| УКАЗАНИЕ 1 |
Продублируйте отрывок из интервью о фильме: от слов "У нас возникли" до слов "над структурой фильма." включительно.
| УКАЗАНИЕ 2 |
Перечислите все населенные пункты, которые упоминаются в интервью о фильме.
| УКАЗАНИЕ 3 |
Где, согласно интервью о фильме, удалось найти людей, которые прислали песню на коми?

| ТЕКСТОВЫЙ РАЗДЕЛ |
Когда приехала в Усинск, все оказалось гораздо хуже, чем я думала и с разливами нефти, и со съемками. Мы были в деревне Парма, она не такая старая, как Колва или Усть-Уса, и поэтому самые колоритные местные жители там не жили. Плюс у нас постоянно была какая-то волонтерская работа, и я сильно расстраивалась, что ничего вообще не получится. На открытие лагеря к нам приехали женщины из хора «Пелысь» и общественники из «Комитета спасения Печоры». И я поняла, что надо их снимать. Нам много всего рассказали, мы поняли, что тема глубокая. Потом появилась возможность погулять по Усинску, там немножко поснимать.
У нас возникли проблемы, потому что жители устали об этом рассказывать. К ним часто приходили журналисты, расспрашивали, а вспоминать об этом часто тоже, видимо, не очень приятно.
Еще мне повезло, потому что со мной был оператор из Бразилии Тулио [волонтер «Нефтяного патруля»], у которого был квадрокоптер. Он сделал съемки с квадрокоптера, я была в восторге, потому что действительно объектив широкоугольный, и создавалось ощущение, как будто вся земля покрыта нефтью. Плюс еще оператор «Гринписа» Влад Залевский снимал материал для своих роликов. Потом он мне отдал все эти материалы, мы с ним об этом заранее договорились. Уже дома я начала отбирать материал и думать над структурой фильма.
— Кстати, один из самых интересных моментов в фильме, когда под коми песню о том, какая прекрасная северная природа, наложен видеоряд с масштабными нефтеразливами на севере региона...
— Это песня о том, какая здесь красивая природа и как пришли чужаки и начали все разрушать. Записи этой песни, кстати, у меня не было, я о ней услышала в лагере, но не знала даже ее названия. То есть я знала только примерный перевод, и смысл песни меня очень затронул. Уже когда я приехала в Питер, обыскала весь интернет, нашла группу коми-сообщества «ВКонтакте». Я написала туда людям, чтобы они помогли найти ее. Я написала, о чем эта песня, и мне ее прислали. Даже с переводом. Я очень благодарна этим людям. Тогда решила, что финал будет таким, потому что он открытый, и непонятно, что будет происходить в республике дальше.
— Ты еще упоминала, что в подготовке фильма участвовала другой волонтер «Нефтяного патруля» Ирина Батурина, которая тоже приехала в Усинск. Как вы нашли друг друга?

| РАЗДЕЛ ДАННЫХ |
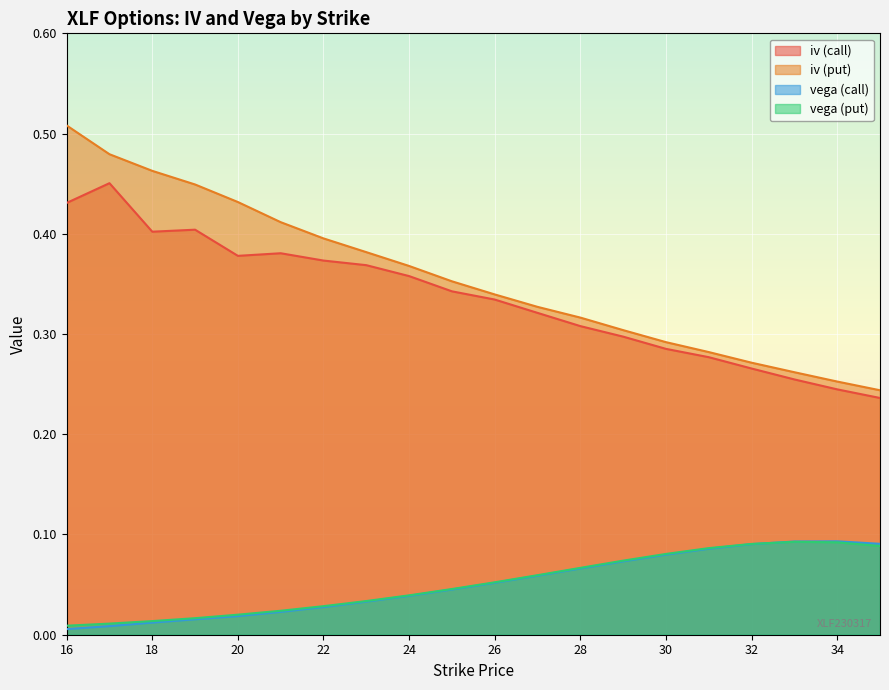

Rank the series at 25 from highest to lowest value.

iv (put), iv (call), vega (put), vega (call)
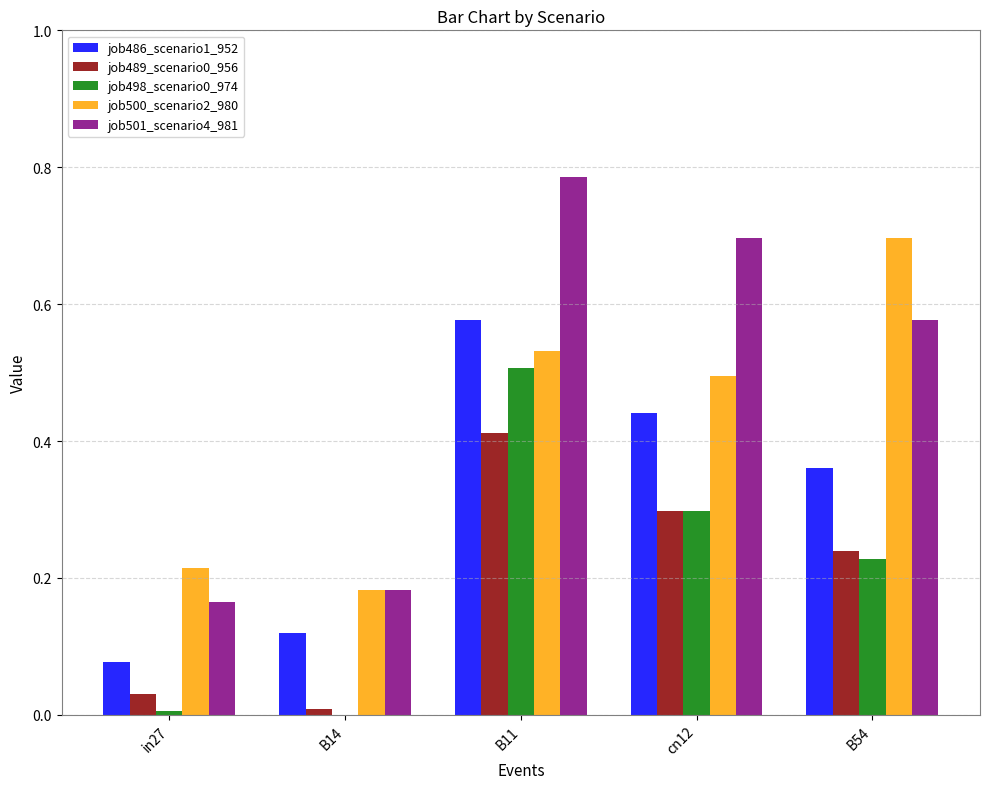

Which series changed the most between B14 and B54?

job500_scenario2_980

| РЕЗУЛЬТАТ ВЫПОЛНЕНИЯ 1 |
У нас возникли проблемы, потому что жители устали об этом рассказывать. К ним часто приходили журналисты, расспрашивали, а вспоминать об этом часто тоже, видимо, не очень приятно.
Еще мне повезло, потому что со мной был оператор из Бразилии Тулио [волонтер «Нефтяного патруля»], у которого был квадрокоптер. Он сделал съемки с квадрокоптера, я была в восторге, потому что действительно объектив широкоугольный, и создавалось ощущение, как будто вся земля покрыта нефтью. Плюс еще оператор «Гринписа» Влад Залевский снимал материал для своих роликов. Потом он мне отдал все эти материалы, мы с ним об этом заранее договорились. Уже дома я начала отбирать материал и думать над структурой фильма.

| РЕЗУЛЬТАТ ВЫПОЛНЕНИЯ 2 |
Усинск, Парма, Колва, Усть-Уса, Питер

| РЕЗУЛЬТАТ ВЫПОЛНЕНИЯ 3 |
В группе коми-сообщества «ВКонтакте».